Above, we stated that a Lie group is related to a Lie algebra by a matrix exponential. Let’s look at a specific Lie group SU(2). SU(2) is the group of $$2 \times 2$$ matrices with complex elements that have a determinant of $$+1$$. Each group element of SU(2) has the form:

$$$R = \begin{bmatrix} \alpha & \beta \\[0.1cm] -\beta^* & \alpha^* \end{bmatrix}$$$

Let $$\alpha = a + bi$$ and $$\beta = c + di$$. We can then rewrite the SU(2) matrix as:

$$$R = \begin{bmatrix} a + bi & c + di \\[0.1cm] -c + di & a - bi \end{bmatrix} \\[0.1cm]$$$

with the condition that $$det(R) = a^2 + b^2 + c^2 + d^2 = 1$$. But just looking at the terms in $$R$$, we can rewrite the expression using the Pauli matrices:

\begin{align} R &= a I + di \sigma_x + ci \sigma_y + bi \sigma_z \\[0.1cm] &= a I + i( d \sigma_x + c \sigma_y + b \sigma_z) \end{align}

With no loss of generality, let $$a = cos\theta$$ and $$\sqrt{b^2 + c^2 + d^2} = sin\theta$$. Then:

\begin{align} R &= I cos\theta + i \left ( \frac{d}{sin\theta} \sigma_x + \frac{c}{sin\theta} \sigma_y + \frac{b}{sin\theta} \sigma_z \right ) sin\theta \\[0.1cm] &= I cos\theta + i \left ( \frac{d}{\sqrt{b^2 + c^2 + d^2}} \sigma_x + \frac{c}{\sqrt{b^2 + c^2 + d^2}} \sigma_y + \frac{b}{\sqrt{b^2 + c^2 + d^2}} \sigma_z \right ) sin\theta \\[0.1cm] \end{align}

And here we notice something really interesting…

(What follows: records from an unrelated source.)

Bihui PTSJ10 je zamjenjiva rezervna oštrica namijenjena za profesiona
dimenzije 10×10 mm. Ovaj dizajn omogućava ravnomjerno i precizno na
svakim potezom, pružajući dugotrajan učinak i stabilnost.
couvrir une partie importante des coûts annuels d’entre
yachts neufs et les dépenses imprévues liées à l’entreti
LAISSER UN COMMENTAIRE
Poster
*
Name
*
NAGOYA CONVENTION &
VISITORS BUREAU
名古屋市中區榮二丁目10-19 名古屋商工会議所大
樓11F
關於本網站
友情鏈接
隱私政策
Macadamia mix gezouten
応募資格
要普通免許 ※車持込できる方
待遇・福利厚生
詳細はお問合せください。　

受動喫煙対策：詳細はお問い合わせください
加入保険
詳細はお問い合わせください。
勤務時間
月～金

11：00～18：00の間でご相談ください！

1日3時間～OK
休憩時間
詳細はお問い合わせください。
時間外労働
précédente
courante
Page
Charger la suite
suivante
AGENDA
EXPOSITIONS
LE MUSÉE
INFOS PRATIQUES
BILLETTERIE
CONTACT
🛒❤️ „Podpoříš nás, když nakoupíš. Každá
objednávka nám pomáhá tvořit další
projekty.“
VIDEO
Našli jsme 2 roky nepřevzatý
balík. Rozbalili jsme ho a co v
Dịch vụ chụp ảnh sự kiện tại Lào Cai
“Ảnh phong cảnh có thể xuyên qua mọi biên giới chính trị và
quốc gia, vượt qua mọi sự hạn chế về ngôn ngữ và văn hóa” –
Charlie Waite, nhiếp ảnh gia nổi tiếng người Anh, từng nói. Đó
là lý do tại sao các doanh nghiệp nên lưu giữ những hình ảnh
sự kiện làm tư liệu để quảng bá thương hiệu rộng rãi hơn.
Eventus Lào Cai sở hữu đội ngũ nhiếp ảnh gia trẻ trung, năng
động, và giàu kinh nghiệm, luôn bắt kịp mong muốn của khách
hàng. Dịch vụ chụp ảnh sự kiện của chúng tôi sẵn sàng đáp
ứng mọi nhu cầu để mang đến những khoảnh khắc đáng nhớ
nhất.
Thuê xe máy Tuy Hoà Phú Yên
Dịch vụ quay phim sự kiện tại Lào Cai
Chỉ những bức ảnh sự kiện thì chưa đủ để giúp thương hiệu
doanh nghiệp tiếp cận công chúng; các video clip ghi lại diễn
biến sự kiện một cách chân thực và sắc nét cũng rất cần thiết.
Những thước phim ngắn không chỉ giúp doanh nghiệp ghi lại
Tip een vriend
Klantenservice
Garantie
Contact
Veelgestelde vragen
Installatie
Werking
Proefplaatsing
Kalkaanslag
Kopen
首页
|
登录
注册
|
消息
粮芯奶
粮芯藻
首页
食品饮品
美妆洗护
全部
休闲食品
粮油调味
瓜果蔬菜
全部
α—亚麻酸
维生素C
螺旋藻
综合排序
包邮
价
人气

If we call the expression in paranthesis $$\hat{n} \cdot \vec{\sigma}$$, then we get the exact same matrix exponenetial from last week!

$$$R = e^{i\theta(\hat{n}\cdot \vec{\sigma})} = Icos(\theta) + i(\hat{n} \cdot \vec{\sigma}) sin(\theta)$$$

We have identified the Lie algebra $$X$$ for SU(2)! If we let $$X = i(\hat{n} \cdot \vec{\sigma})$$, then we see that the inner product of the Pauli vector and a unit vector multiplied by the constant i generates the SU(2) group. In other words, the three Pauli matrices times the constant i form the Lie algebra for SU(2).